La edad de don Bruno pasaría de los cincuenta y ocho años; sin embargo, estaba conservado y mozo con ayuda de un poco de tinte de Barry para el pelo y los trabajos del dentista Christian Dam para la boca, novedades que él llevó de Lima la primera vez que marchó de la capital como diputado dual por los Sacramentos.

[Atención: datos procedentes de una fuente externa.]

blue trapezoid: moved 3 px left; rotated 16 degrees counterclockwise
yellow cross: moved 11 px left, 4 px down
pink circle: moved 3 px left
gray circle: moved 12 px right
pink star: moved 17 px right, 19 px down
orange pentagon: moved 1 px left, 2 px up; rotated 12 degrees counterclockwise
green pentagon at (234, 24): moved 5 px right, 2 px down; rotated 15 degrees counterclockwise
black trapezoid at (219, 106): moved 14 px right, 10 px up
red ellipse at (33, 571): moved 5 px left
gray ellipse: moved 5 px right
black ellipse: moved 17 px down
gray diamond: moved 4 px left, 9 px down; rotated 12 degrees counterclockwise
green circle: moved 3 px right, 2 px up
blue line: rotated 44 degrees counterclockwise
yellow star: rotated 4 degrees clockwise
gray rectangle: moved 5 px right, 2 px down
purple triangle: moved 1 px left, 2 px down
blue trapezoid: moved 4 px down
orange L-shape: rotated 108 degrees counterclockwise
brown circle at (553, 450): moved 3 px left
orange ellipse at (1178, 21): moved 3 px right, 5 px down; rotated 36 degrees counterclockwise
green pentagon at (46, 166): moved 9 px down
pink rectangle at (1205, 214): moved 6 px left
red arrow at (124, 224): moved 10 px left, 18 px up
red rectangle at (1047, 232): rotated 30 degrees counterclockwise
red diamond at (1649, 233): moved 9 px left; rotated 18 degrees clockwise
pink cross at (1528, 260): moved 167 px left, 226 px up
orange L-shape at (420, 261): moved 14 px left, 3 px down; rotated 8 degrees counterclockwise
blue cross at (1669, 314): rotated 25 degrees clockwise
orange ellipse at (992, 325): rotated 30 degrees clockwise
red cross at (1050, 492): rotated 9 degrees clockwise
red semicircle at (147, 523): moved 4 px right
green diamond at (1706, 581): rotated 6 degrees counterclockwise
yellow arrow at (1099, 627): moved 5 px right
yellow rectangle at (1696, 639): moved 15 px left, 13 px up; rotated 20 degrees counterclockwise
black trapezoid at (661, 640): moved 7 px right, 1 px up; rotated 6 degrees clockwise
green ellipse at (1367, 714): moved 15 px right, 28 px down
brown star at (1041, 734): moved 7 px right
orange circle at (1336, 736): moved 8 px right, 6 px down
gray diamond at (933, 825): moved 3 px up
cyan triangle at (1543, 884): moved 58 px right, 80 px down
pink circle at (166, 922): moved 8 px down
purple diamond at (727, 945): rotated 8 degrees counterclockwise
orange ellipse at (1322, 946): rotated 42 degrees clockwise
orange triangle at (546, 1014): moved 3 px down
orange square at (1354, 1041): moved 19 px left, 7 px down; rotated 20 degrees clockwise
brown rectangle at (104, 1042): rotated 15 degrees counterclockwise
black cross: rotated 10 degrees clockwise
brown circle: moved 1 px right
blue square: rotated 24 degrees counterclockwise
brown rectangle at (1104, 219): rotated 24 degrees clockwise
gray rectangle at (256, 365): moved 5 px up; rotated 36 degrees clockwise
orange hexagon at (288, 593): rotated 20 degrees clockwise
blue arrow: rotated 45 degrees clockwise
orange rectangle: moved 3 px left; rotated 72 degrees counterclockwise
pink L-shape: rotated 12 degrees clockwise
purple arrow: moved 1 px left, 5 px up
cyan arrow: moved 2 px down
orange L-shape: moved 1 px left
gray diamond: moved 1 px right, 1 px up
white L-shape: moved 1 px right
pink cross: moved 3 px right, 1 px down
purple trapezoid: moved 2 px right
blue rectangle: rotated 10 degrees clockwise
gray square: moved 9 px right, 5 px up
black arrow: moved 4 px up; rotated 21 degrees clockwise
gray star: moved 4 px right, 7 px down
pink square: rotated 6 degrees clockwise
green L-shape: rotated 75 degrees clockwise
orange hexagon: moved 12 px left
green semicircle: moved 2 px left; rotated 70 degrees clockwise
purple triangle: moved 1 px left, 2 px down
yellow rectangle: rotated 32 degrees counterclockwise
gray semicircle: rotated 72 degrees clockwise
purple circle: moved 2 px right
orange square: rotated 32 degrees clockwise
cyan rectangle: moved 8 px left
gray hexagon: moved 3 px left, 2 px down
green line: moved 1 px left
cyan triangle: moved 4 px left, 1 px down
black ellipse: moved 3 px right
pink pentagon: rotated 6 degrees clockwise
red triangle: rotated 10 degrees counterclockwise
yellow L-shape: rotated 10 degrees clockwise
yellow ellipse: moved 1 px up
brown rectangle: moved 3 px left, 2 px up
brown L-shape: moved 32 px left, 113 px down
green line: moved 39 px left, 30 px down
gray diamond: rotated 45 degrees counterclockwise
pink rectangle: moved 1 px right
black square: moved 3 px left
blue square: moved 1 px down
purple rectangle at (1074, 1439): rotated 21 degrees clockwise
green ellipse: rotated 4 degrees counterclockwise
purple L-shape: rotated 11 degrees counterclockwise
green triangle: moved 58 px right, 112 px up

Alto y grueso, de facciones vulgares y color más que modesto, cuando reía a carcajada descompuesta dejaba ver la dentadura ajena por debajo de sus labios, resguardados por unos mostachos atusados en forma de cepillo. Vestía pantalón negro, chaleco azul cerrado hasta el cuello por botones amarillos de la patria, que también lucía, aunque más grandes, en la levita de paño café oscuro con enormes presillas de coronel; y gastaba un sombrero faldón de paño negro, con un herraje de caballo en miniatura como remache del cintillo ancho, de gro rayado. Nunca hizo ninguna clase de estudios militares, es verdad, pero las circunstancias le pusieron los galones el día menos pensado, y él tampoco cometió la candorosidad de despreciarlos. Su instrucción pecaba de pobre y su habla se resentía de pulcritud.

A su llegada a Kíllac se puso en relación inmediatamente con su antiguo camarada don Sebastián, a cuya casa se dirigió; supo los acontecimientos ocurridos en la población, y sostuvo el siguiente diálogo, donde rebosaba la confianza de otras épocas:

-¡Qué diantre! Y, ¿usted, mi don Sebastián, todo un hombre que viste calzones, se ha dejado manejar por un muchacho de escuela como es Manuelito? Pues no faltaba más.

-Mi coronel, francamente, declaro a usted que no se puede de otro modo. Ese muchacho me ha reflexionado como un libro, y Petruca ha remachado el clavo con sus lloros...

-¡Bonita va la cosa! Llévese usted de lloros de mujeres, y veremos cómo anda la patria.

No, señor; usted se planta en sus trece; y yo le sostengo; sí, señor.